Rafael Braga
É fato que a internet é ferramenta vital e base tecnológica para o micronacionalismo tal qual conhecemos hoje. Não fossem os e-mails, certamente não poderíamos ter micronações com número razoável de cidadãos, muito menos contando com gente de todo o Brasil e até de todo o mundo. Não podemos negar a importância da internet, porém, não podemos limitar nossa experiência micronacional ou nos tornar escravos dela.
Essa natureza tecnológica do micronacionalismo atual muitas vezes faz com que as pessoas confundam alguns conceitos ou vejam de forma equivocada o sentido de toda essa confusão que vivemos diariamente como parte integrante de nossas vidas. Essa mesma natureza tecnológica faz com que convivam, nem sempre harmoniosamente, leigos assumidos com especialistas na área de informática.
Essa semana me chamou a atenção, mais uma vez, a questão da mudança da Lista Nacional para o googlegroups, com suas defesas entusiasmadas, quando uma voz se levanta novamente, era Francisco Russo: Existe capacidade de armazenamento no googlegroups? É excelente o serviço, realmente não muda nada, mas... Alô? Alguém está um pouquinho preocupado com nossa história, nosso cotidiano?
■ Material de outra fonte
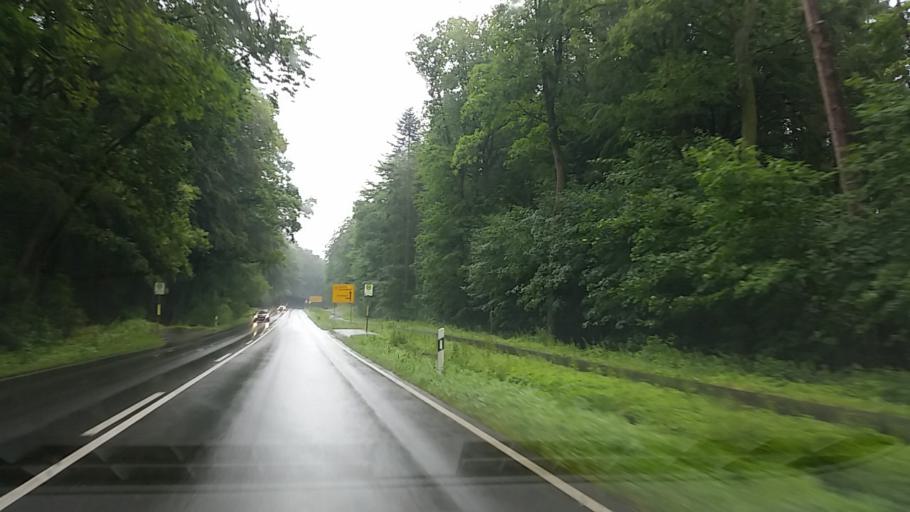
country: DE
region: Mecklenburg-Vorpommern
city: Bad Doberan
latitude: 54.0958
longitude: 11.8700
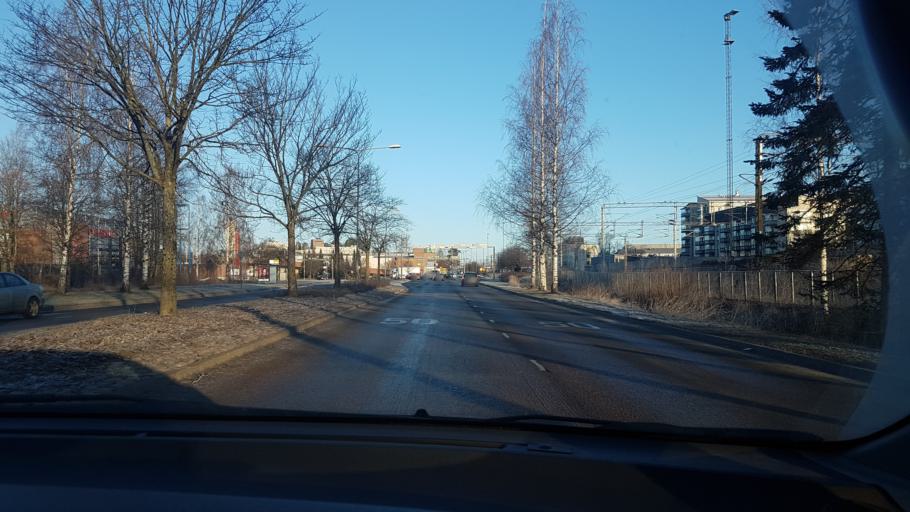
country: FI
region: Uusimaa
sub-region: Helsinki
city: Kerava
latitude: 60.3981
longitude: 25.1032
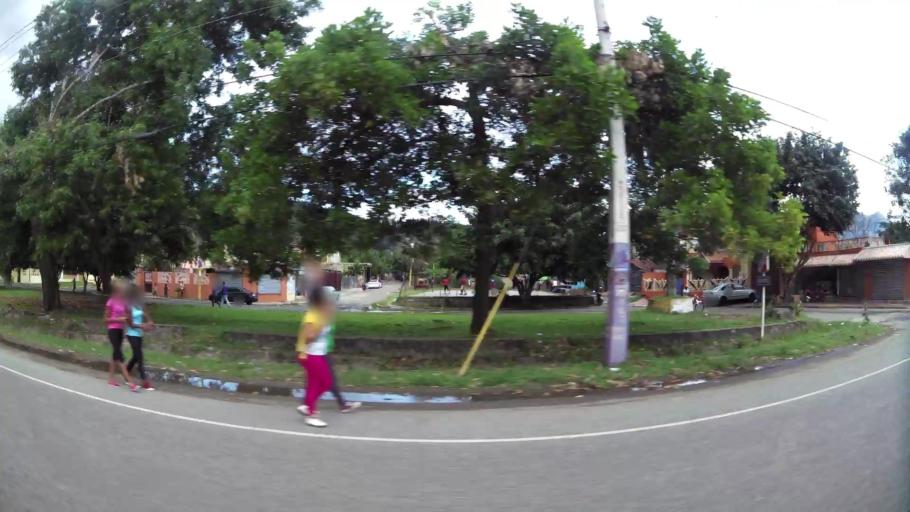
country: DO
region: San Cristobal
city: Villa Altagracia
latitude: 18.6881
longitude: -70.1828
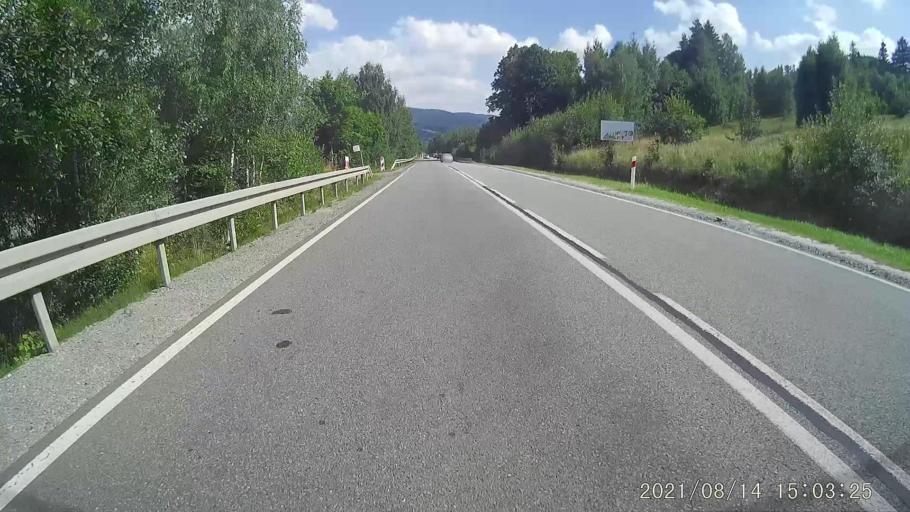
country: PL
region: Lower Silesian Voivodeship
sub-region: Powiat walbrzyski
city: Jedlina-Zdroj
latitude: 50.7250
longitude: 16.3274
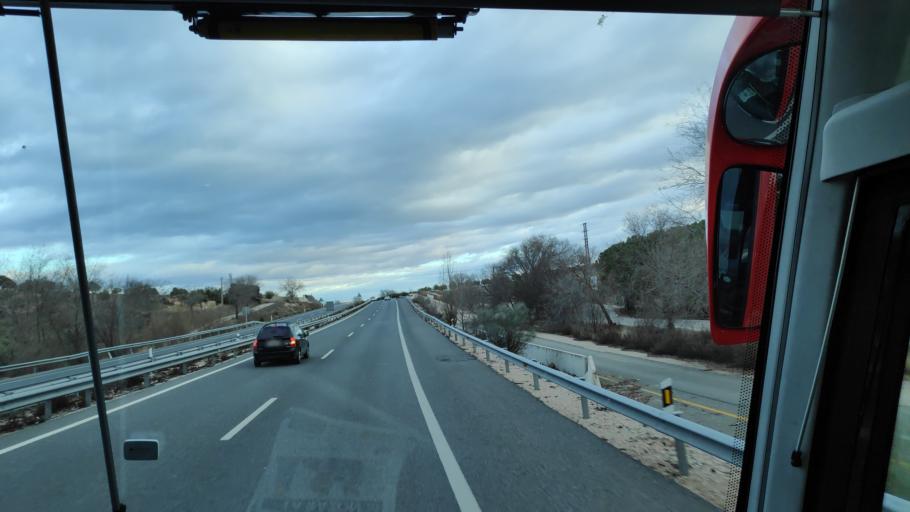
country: ES
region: Madrid
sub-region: Provincia de Madrid
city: Villarejo de Salvanes
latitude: 40.1554
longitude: -3.2528
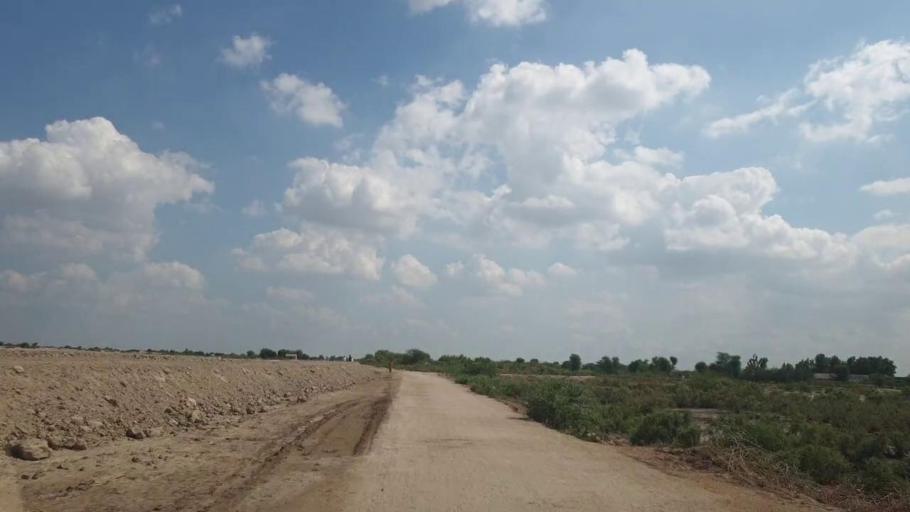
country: PK
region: Sindh
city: Pithoro
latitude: 25.5868
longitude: 69.3926
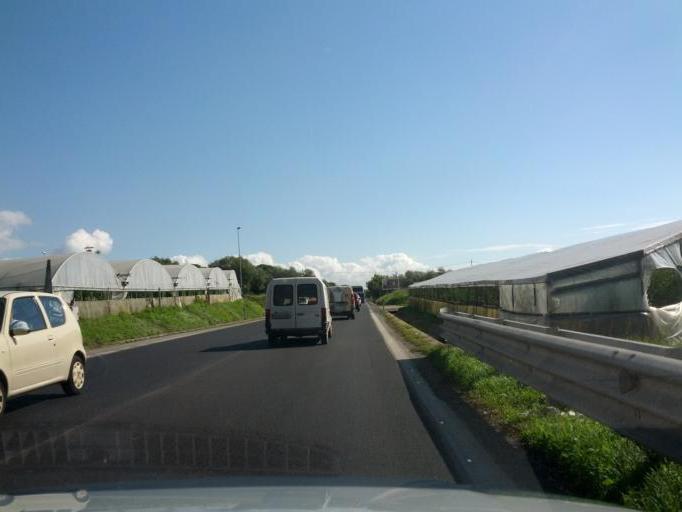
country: IT
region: Latium
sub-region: Provincia di Latina
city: Formia
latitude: 41.2677
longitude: 13.6436
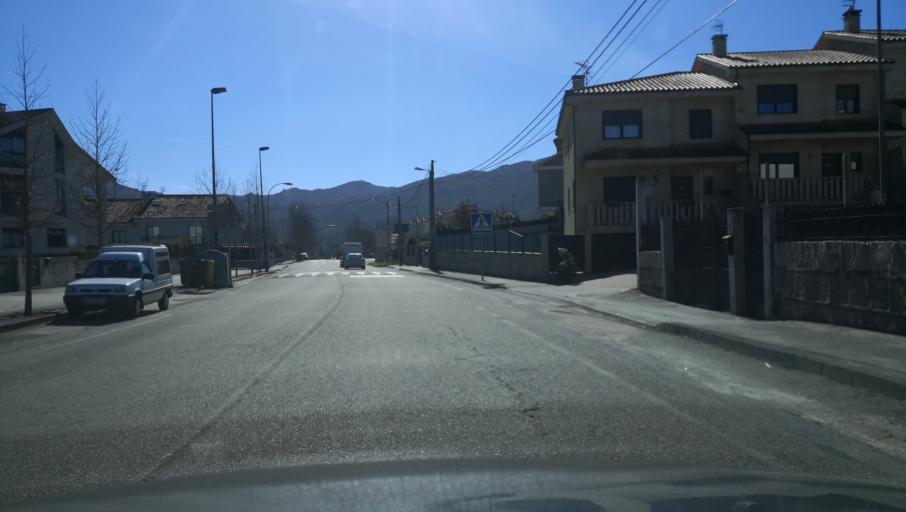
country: ES
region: Galicia
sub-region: Provincia de Ourense
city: Allariz
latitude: 42.1952
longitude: -7.8075
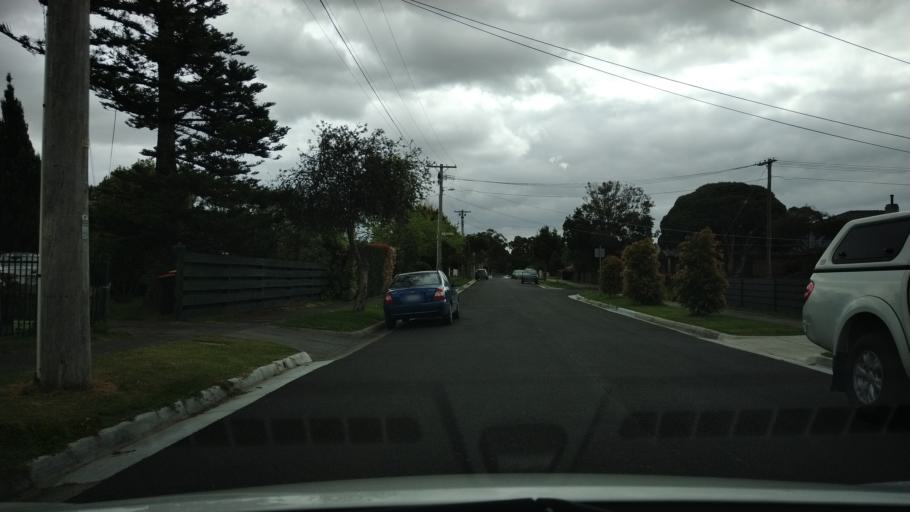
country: AU
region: Victoria
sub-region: Greater Dandenong
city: Noble Park
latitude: -37.9734
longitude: 145.1801
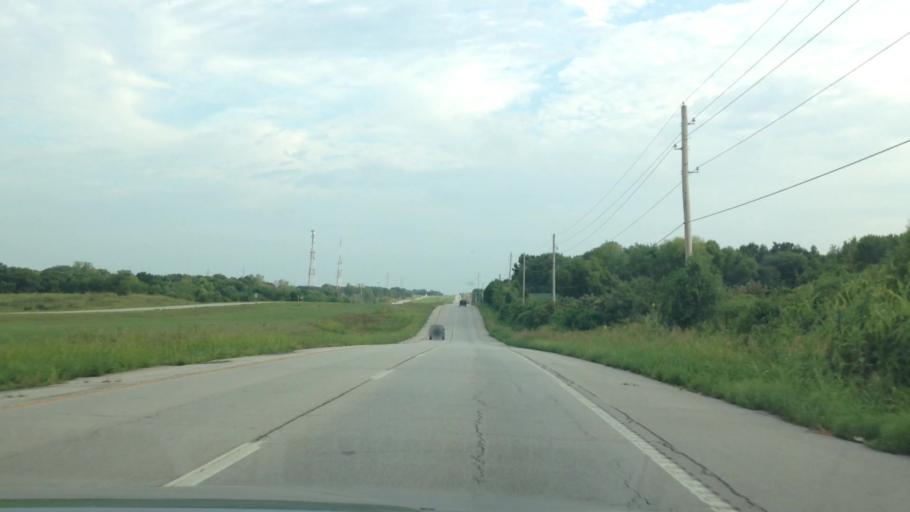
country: US
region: Missouri
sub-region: Clay County
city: Smithville
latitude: 39.3442
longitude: -94.5842
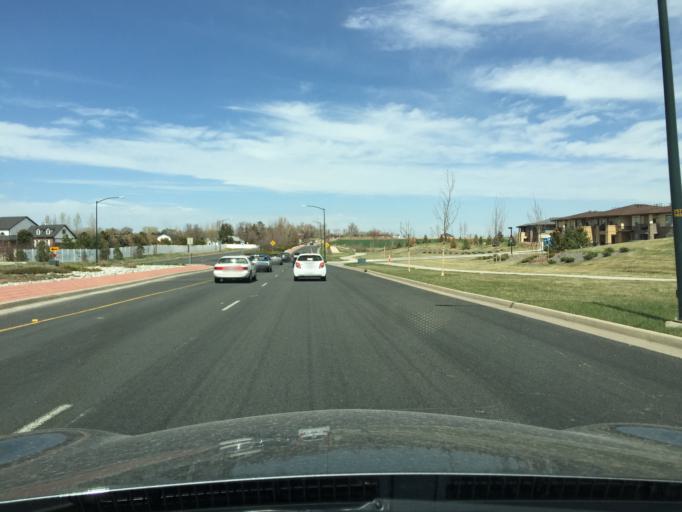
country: US
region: Colorado
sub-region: Adams County
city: Northglenn
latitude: 39.9659
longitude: -104.9966
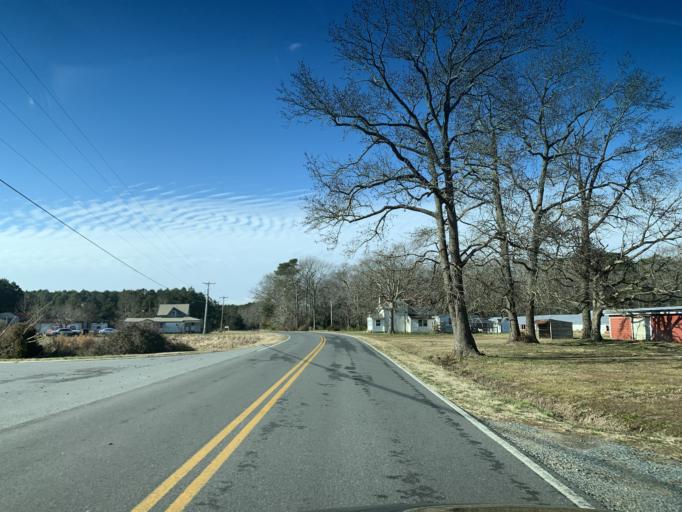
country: US
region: Maryland
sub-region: Worcester County
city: Ocean Pines
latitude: 38.4174
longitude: -75.1347
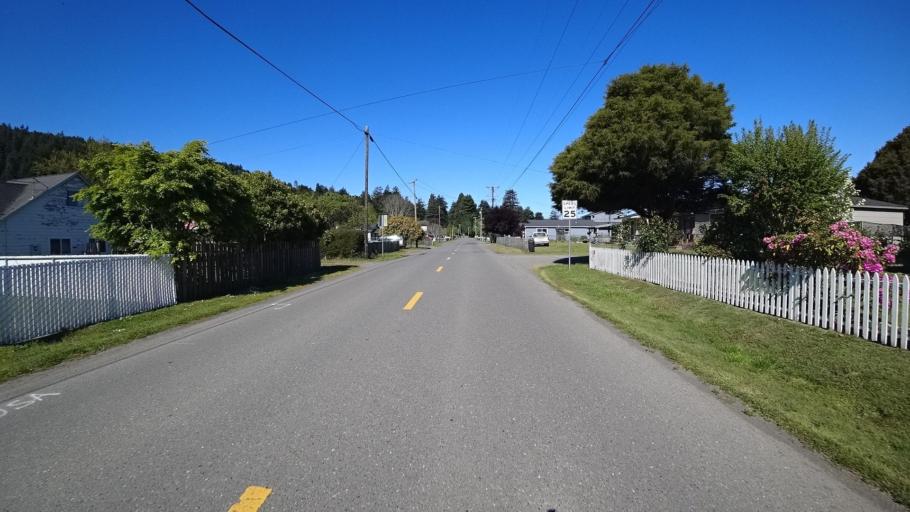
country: US
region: California
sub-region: Humboldt County
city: Rio Dell
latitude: 40.5071
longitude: -124.1202
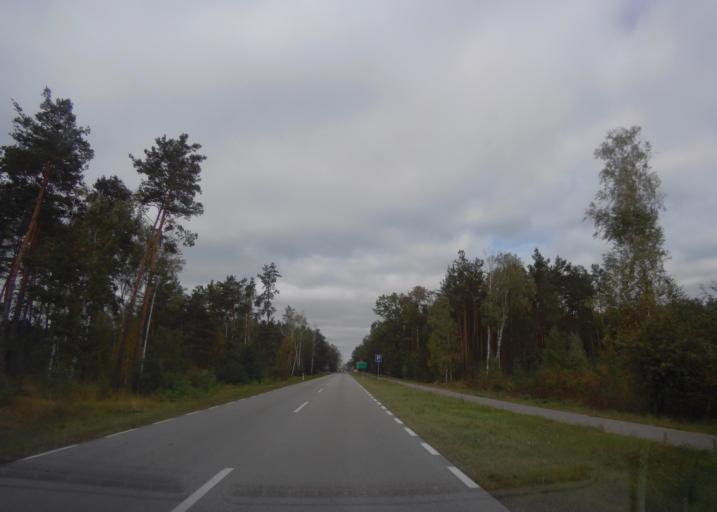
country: PL
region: Lublin Voivodeship
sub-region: Powiat wlodawski
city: Wlodawa
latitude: 51.4883
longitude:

Os "tecnófilos", como me convencionei a chamar, são extremamente práticos e racionais, é lógico, não poderiam ser diferentes. Estão antenados e adaptados a qualquer tipo de veículo de informação da internet, pois dominam e buscam sempre as mais modernas e avançadas tecnologias de comunicação. Por isso, têm a tendência de julgar que a tecnologia está acima das tradições: Se algo é melhor do ponto de vista tecnológico então deve ser implantado.
Digo têm a tendência porque nem todos os especialistas em informática são assim.
Só que o micronacionalismo não é uma lista de discussão, um site, uma comunidade do Orkut. A graça está na sensação que temos de viver uma realidade paralela, uma simulação de País. Os "tecnófilos" acham que a Lista Nacional deveria se tornar um fórum, tudo bem organizado, com tópicos bem definidos, cada um só lê e responde o que lhe interessa, com histórico bem guardado, analítico, quadrado e perfeito.
É normal que pensem assim, afinal de contas, como seria buscar informações sobre seus softwares e hardwares se não fosse através de um fórum? Não sei como é isso, mas imagino que deve ficar meio complicado: Tópicos misturados, uns respondendo as dúvidas dos outros, assuntos se misturando, daqui a pouco você nem sabe mais sobre qual sistema estão falando. Impossível. Só que o caos que deve ser evitado numa discussão técnica é o caos que necessariamente tem que estar presente em uma simulação social.
A micronação vive do caos, assim como a realidade. Se quisermos simular um País não podemos, de forma alguma, abrir mão da presença do caos. Ou algum de nós, por acaso, recebe diariamente apenas as informações que quer, como num fórum organizado? Somos bombardeados a todo o momento com informação, seja ela boa ou ruim, desejada ou indesejada e olha que por aqui ainda tem a tecla delete pra nos ajudar. Agimos, reagimos, e vivemos de acordo com o dia, de acordo com a hora, de acordo com o desaforo que ouvimos há dois minutos atas, com nossos sentimentos naquele segundo.
Por mais estranho que possa parecer aos "Tecnófilos", não existem tópicos na Lista Nacional: Os assuntos são complexos, interligados, inter-relacionados, são manipuláveis e perecíveis ao tempo, são vivos como um diálogo na praça, no elevador ou no ponto de ônibus. Nosso dia-a-dia não é estático como um fórum: É dinâmico como a vida, caótico como nossas cidades, imprevisível e volátil como em qualquer sociedade humana.
Retirar isso de nossa simulação é negar que o tempo tem influência sobre as pessoas, que duas mensagens que aparentemente não tenham ligação possam influenciar uma terceira (alguém assistiu "Efeito Borboleta"?), enfim, é fazer isso aqui ficar muito mais chato do que já está ficando. É essa loucura que chamamos de cotidiano, cuja existência é a essência e razão de ser do micronacionalismo.
Por isso que serei, a princípio, serei voz dissonante quando o modismo (ou o pragmatismo) volta e meia ronda a Lista Nacional. O pragmatismo acaba com o micronacionalismo: Com todo o respeito, vão ser tentar ser pragmáticos em suas vidas (é possível?)! Isso aqui é um lugar para sonhadores.